PASSAGE TO READ
▼▼▼

On a positive note, this situation has pushed organisations to review operational efficiencies and refocus on needs for capacity enhancement. Several critical success factors emerged in its research on what constitutes business model innovation, especially from a 'circularity' lens. These factors may be technology-oriented or related to the strategic and operational side of the business. Together, they determine the replicability and scalability of intervention for new markets.
The technological factors included high-quality component standards, modularity in product design and interoperability with products from other brands. This can lower upfront costs for expanding systems, with minimum disruption to the end-users existing power infrastructure. Open-source technology transferability, consumer-centric interfaces and a strong focus on Internet-of-things (IoT) infrastructure (real-time monitoring) emerged as valuable enablers.

▲▲▲

RECORD EXCERPTS
▼▼▼

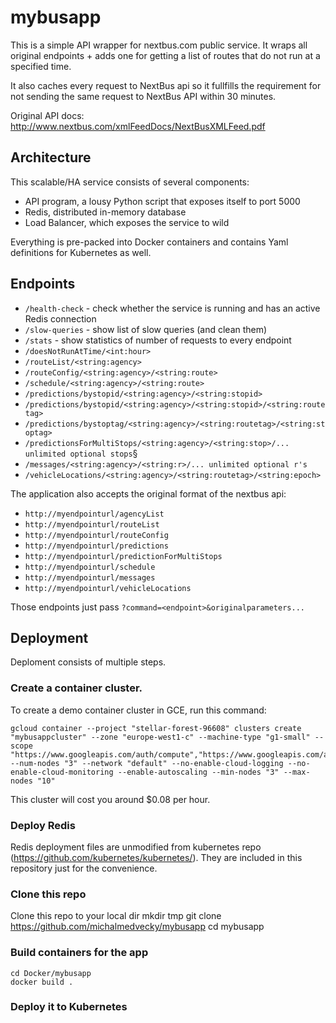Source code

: # mybusapp

This is a simple API wrapper for nextbus.com public service. It wraps all original endpoints + adds one for getting a list of routes that do not run at a specified time.

It also caches every request to NextBus api so it fullfills the requirement for not sending the same request to NextBus API within 30 minutes.

Original API docs: http://www.nextbus.com/xmlFeedDocs/NextBusXMLFeed.pdf

## Architecture

This scalable/HA service consists of several components:
- API program, a lousy Python script that exposes itself to port 5000
- Redis, distributed in-memory database
- Load Balancer, which exposes the service to wild

Everything is pre-packed into Docker containers and contains Yaml definitions for Kubernetes as well.

## Endpoints

* `/health-check` - check whether the service is running and has an active Redis connection
* `/slow-queries` - show list of slow queries (and clean them)
* `/stats` - show statistics of number of requests to every endpoint
* `/doesNotRunAtTime/<int:hour>`
* `/routeList/<string:agency>`
* `/routeConfig/<string:agency>/<string:route>`
* `/schedule/<string:agency>/<string:route>`
* `/predictions/bystopid/<string:agency>/<string:stopid>`
* `/predictions/bystopid/<string:agency>/<string:stopid>/<string:routetag>`
* `/predictions/bystoptag/<string:agency>/<string:routetag>/<string:stoptag>`
* `/predictionsForMultiStops/<string:agency>/<string:stop>/... unlimited optional stops`§
* `/messages/<string:agency>/<string:r>/... unlimited optional r's`
* `/vehicleLocations/<string:agency>/<string:routetag>/<string:epoch>`
 
The application also accepts the original format of the nextbus api:

* `http://myendpointurl/agencyList`
* `http://myendpointurl/routeList`
* `http://myendpointurl/routeConfig`
* `http://myendpointurl/predictions`
* `http://myendpointurl/predictionForMultiStops`
* `http://myendpointurl/schedule`
* `http://myendpointurl/messages`
* `http://myendpointurl/vehicleLocations`

Those endpoints just pass `?command=<endpoint>&originalparameters...`

## Deployment

Deploment consists of multiple steps. 

### Create a container cluster.

To create a demo container cluster in GCE, run this command:

    gcloud container --project "stellar-forest-96608" clusters create "mybusappcluster" --zone "europe-west1-c" --machine-type "g1-small" --scope "https://www.googleapis.com/auth/compute","https://www.googleapis.com/auth/devstorage.read_only","https://www.googleapis.com/auth/logging.write","https://www.googleapis.com/auth/servicecontrol","https://www.googleapis.com/auth/service.management.readonly" --num-nodes "3" --network "default" --no-enable-cloud-logging --no-enable-cloud-monitoring --enable-autoscaling --min-nodes "3" --max-nodes "10"

This cluster will cost you around $0.08 per hour.

### Deploy Redis 

Redis deployment files are unmodified from kubernetes repo (https://github.com/kubernetes/kubernetes/). They are included in this repository just for the convenience.

    
### Clone this repo

Clone this repo to your local dir
    mkdir tmp
    git clone https://github.com/michalmedvecky/mybusapp
    cd mybusapp
 
### Build containers for the app
    cd Docker/mybusapp
    docker build .

### Deploy it to Kubernetes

▲▲▲

PROBLEMS TO WORK ON
[a] Transcribe the stretch of the passage on circular business model innovation from "The technological factors" through "as valuable enablers.".
[b] Answer these questions from the passage on circular business model innovation:
(i) What has the situation pushed organisations to do?
(ii) What do the critical success factors together determine?
(iii) Which three technological factors were included?
[c] Write the next part of the passage on circular business model innovation, picking up where it stops.
The entries are separate material and not part of the passage on circular business model innovation.

ANSWER SET
[a]
The technological factors included high-quality component standards, modularity in product design and interoperability with products from other brands. This can lower upfront costs for expanding systems, with minimum disruption to the end-users existing power infrastructure. Open-source technology transferability, consumer-centric interfaces and a strong focus on Internet-of-things (IoT) infrastructure (real-time monitoring) emerged as valuable enablers.

[b]
(i) Review operational efficiencies and refocus on needs for capacity enhancement.
(ii) The replicability and scalability of intervention for new markets.
(iii) High-quality component standards, modularity in product design, and interoperability with products from other brands.

[c]
Business success was found to lay in franchisee styled cooperative models, with roles distinguished for strategy and operations. However, ownerships should not only be shared but contribute to value creation and bring wealth to the communities that the business caters to. Shorter supply chains were another factor contributing to resilience that can be achieved with decentralised operations, thus mitigating global market risk for local partners and insulating international partners from local risk. This means that scalability largely depended on how strong business-to-business (B2B) partnerships were with local actors, such as assembly units for manufacturing (or upcycling / re-manufacturing), and distribution partners to service the end-users.
It was a rich reinforcement of TECC's foundational principles and valuable discovery of new dimensions for measuring impactful technology transfer to emerging, frontier and developing markets. It is expected that this learning will reflect in future advisory and technical assistance from the competence centre.